Shepstone Management Company, Inc.
The Community Environmental Legal Defense Fund (CELDF) just lost yet another case. Their contention they deserved to speak for an ecosystem went nowhere.
Back in March, I wrote about the case of PGE against Grant Township, Indiana County, Pennsylvania and the detestable CELDF. Now, there’s been yet another Federal court decision dealing this band of Marxists a severe blow. The United States Court of Appeals for the Third Circuit has said, no, a watershed is not a legal party. Rocks, trees and streams can’t vote and can’t sue.

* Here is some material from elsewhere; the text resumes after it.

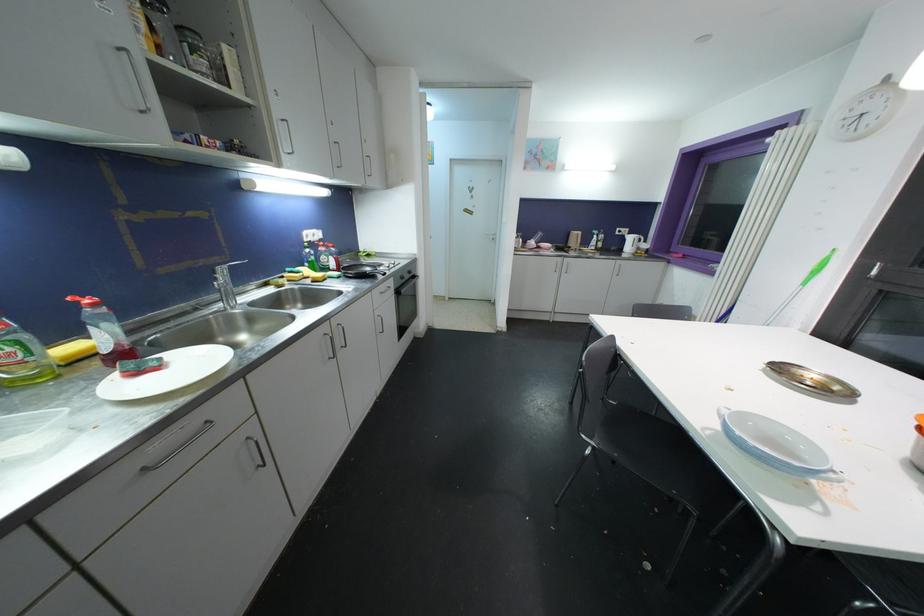
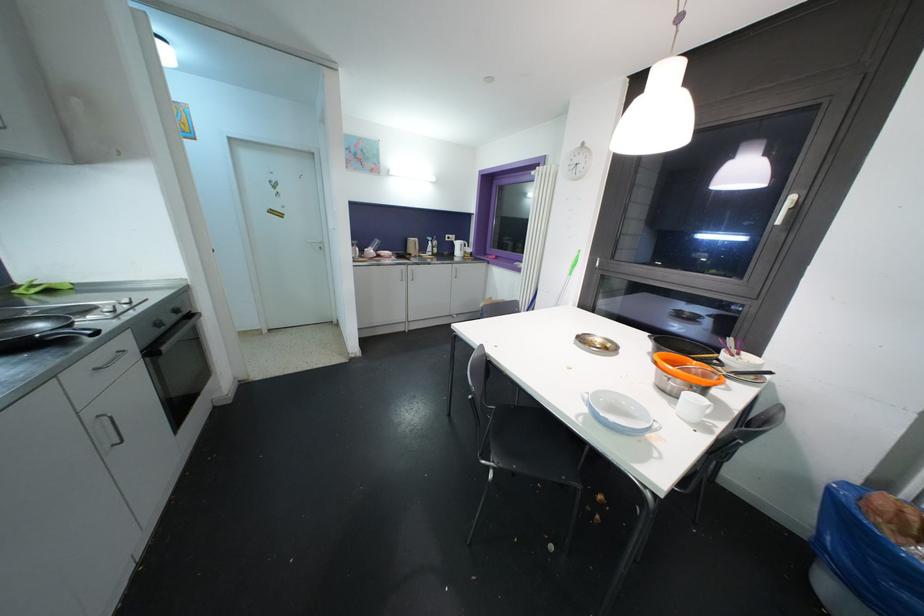
Question: The camera is either moving clockwise (left) or counter-clockwise (right) around the object. The first image is from the beginning of the video and the second image is from the end. Is the camera moving left or right when shooting the video?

The CELDF is a frequent subject of these pages. It’s an extremist group using fracking as an excuse to peddle Marxism. They convinced Grant Township to adopt their plainly unconstitutional “community rights” ordinance under this pretense. PGE took them on with the assistance of PIOGA and the CELDF just got whacked. Here is PIOGA’s summary of what happened (emphasis added):
Pennsylvania Independent Oil & Gas Association General Counsel Kevin Moody today issued the following statement regarding the July 27th decision of the Third Circuit Court of Appeals denying intervention in PIOGA member Pennsylvania General Energy Company’s federal lawsuit against the “Community Bill of Rights” ordinance adopted by Grant Township, Indiana County:
“The federal appeals court decided that Magistrate Judge Baxter was correct to keep an environmental organization and an “ecosystem” out of PGE’s court proceeding because Grant Township is adequately defending the ordinance. This decision clears the way for Judge Baxter to decide the constitutional issues PIOGA believes are key to stopping these reckless efforts.

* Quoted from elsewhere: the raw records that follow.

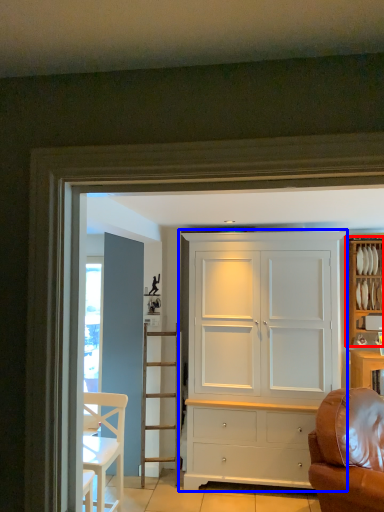
Question: Which object is closer to the camera taking this photo, cabinetry (highlighted by a red box) or cupboard (highlighted by a blue box)?

Choices:
 (A) cabinetry
 (B) cupboard

Answer: (B)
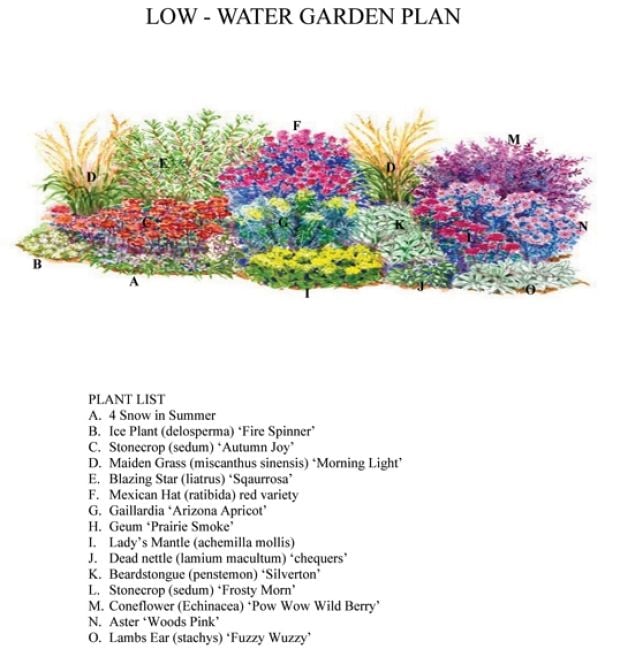
Find the location of a particular element. The width and height of the screenshot is (620, 649). plant is located at coordinates (144, 434).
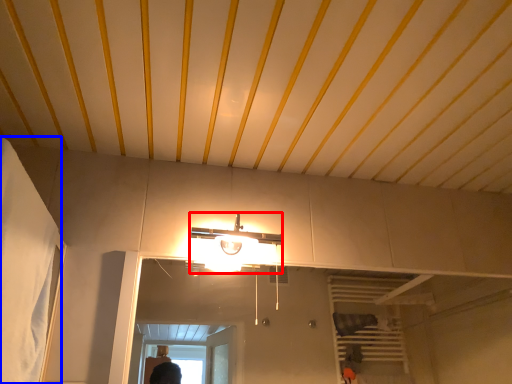
Question: Which object is further to the camera taking this photo, light fixture (highlighted by a red box) or curtain (highlighted by a blue box)?

Choices:
 (A) light fixture
 (B) curtain

Answer: (A)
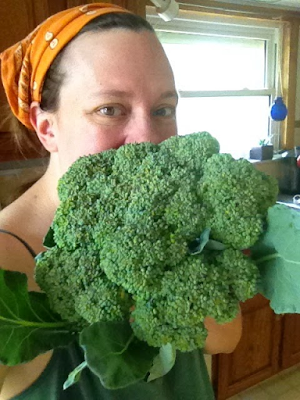
Where is `sink`? The height and width of the screenshot is (400, 300). sink is located at coordinates (286, 203).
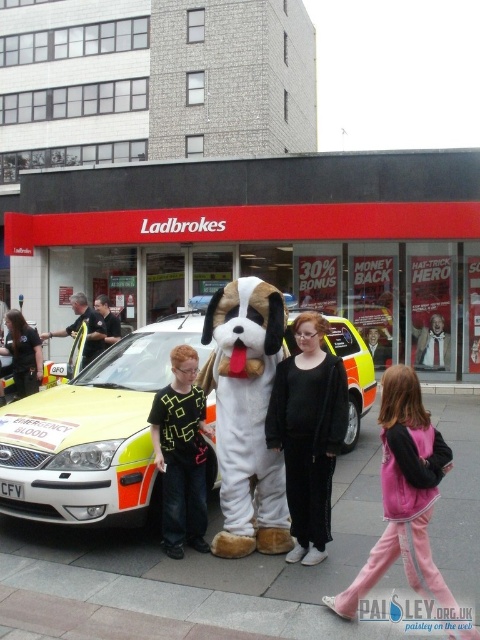
Looking at this image, you are a pedestrian standing on the sidewalk near the Ladbrokes shop. You see a furry white and brown dog at center and a dark blue uniform at left. Which object is taller?

The furry white and brown dog at center is taller than the dark blue uniform at left.

You are a delivery driver who needs to park your van near the Ladbrokes betting shop. The parking spot is marked by the point at coordinates (309, 440). Can you safely park your van there without blocking the emergency vehicle or the dog?

The point at coordinates (309, 440) indicates the location of the furry white and brown dog at center. Since the dog is occupying that spot, you cannot park there without disturbing it. Please choose another parking spot away from the emergency vehicle and the dog.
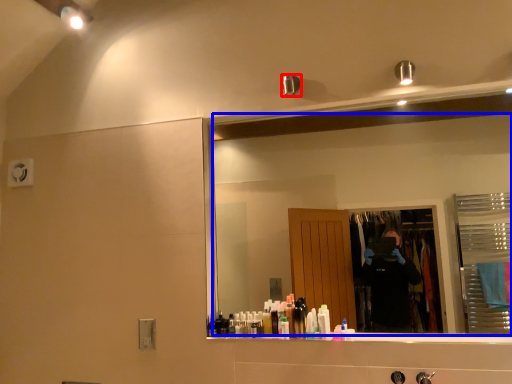
Question: Which of the following is the closest to the observer, shower (highlighted by a red box) or mirror (highlighted by a blue box)?

Choices:
 (A) shower
 (B) mirror

Answer: (B)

“PIOGA’s intervention in support of PGE was approved in October 2015. The appeals court’s decision is unremarkable, except for its treatment of the Little Mahoning Watershed ‘ecosystem’ that sought to intervene based solely on ‘rights’ granted by the ordinance being challenged. Proponents of these ‘superior local government’ ordinances and home rule charters touted the Little Mahoning Watershed’s intervention request as ‘the first motion by an ecosystem to intervene in a lawsuit.’
The federal appeals court did not rule on whether Grant Township’s ordinance could lawfully create rights in an ecosystem, but the court noted that federal rules of civil procedure require litigants to be ‘individuals, corporations and others permitted by state law to sue or be sued,’ and that an ecosystem – ‘a line of hills or mountains from which rivers drain; or a ridge between two rivers’ – does not qualify.
“Hopefully this ruling is another significant nail in the coffin against these misguided and unlawful efforts by local governments to ban lawful business activities that are comprehensively regulated by the state and federal government. These efforts are wasting time, money and judicial resources, and exposing these local governments to significant attorneys’ fees and costs and damages, risking municipal bankruptcy in the process.”
There’s not a lot more to add. Still, Footnote 2 of the opinion lays it out rather neatly (“CBR” refers to the CELDF “Community Bill of Rights”):
…we are not convinced that the Little Mahoning Watershed is a proper party under Fed. R. Civ. P. 17. The CBR endows certain rights upon “natural communities and ecosystems” within the Township, including “rivers, streams and aquifers.” The CBR states that these natural communities and ecosystems “possess the right to exist, flourish, and naturally evolve.”
PGE argued to the District Court that a watershed (commonly defined as “a line of hills or mountains from which rivers drain; or a ridge between two rivers…), is not a proper party to this lawsuit according to Fed. R. Civ. P. 17(b).
The District Court did not directly decide this question, concluding instead that the Township adequately represented any interests the watershed may have, and we have no disagreement with that approach….
We do not see, however, how a watershed could be considered a proper party under Rule 17. Under that Rule, in order to be a party to a lawsuit, the purported litigant must have the capacity to sue or be sued. On this point, the rule speaks only in terms of individuals, corporations and others permitted by state law to sue or be sued…
The plain language of Rule 17 does not permit an ecosystem such as the Little Mahoning Watershed to sue anyone or be sued by anyone, and for that reason alone we have misgivings with the Watershed being listed as a party in this litigation.
That’s not too hard to understand, is it? The CELDF, of course, also understands but, as we noted recently, their purpose isn’t to win the legal battle. They want to create chaos with which to help spark a revolution. That’s what they’re all about and no one should be deceived into thinking they give a damn about the environment.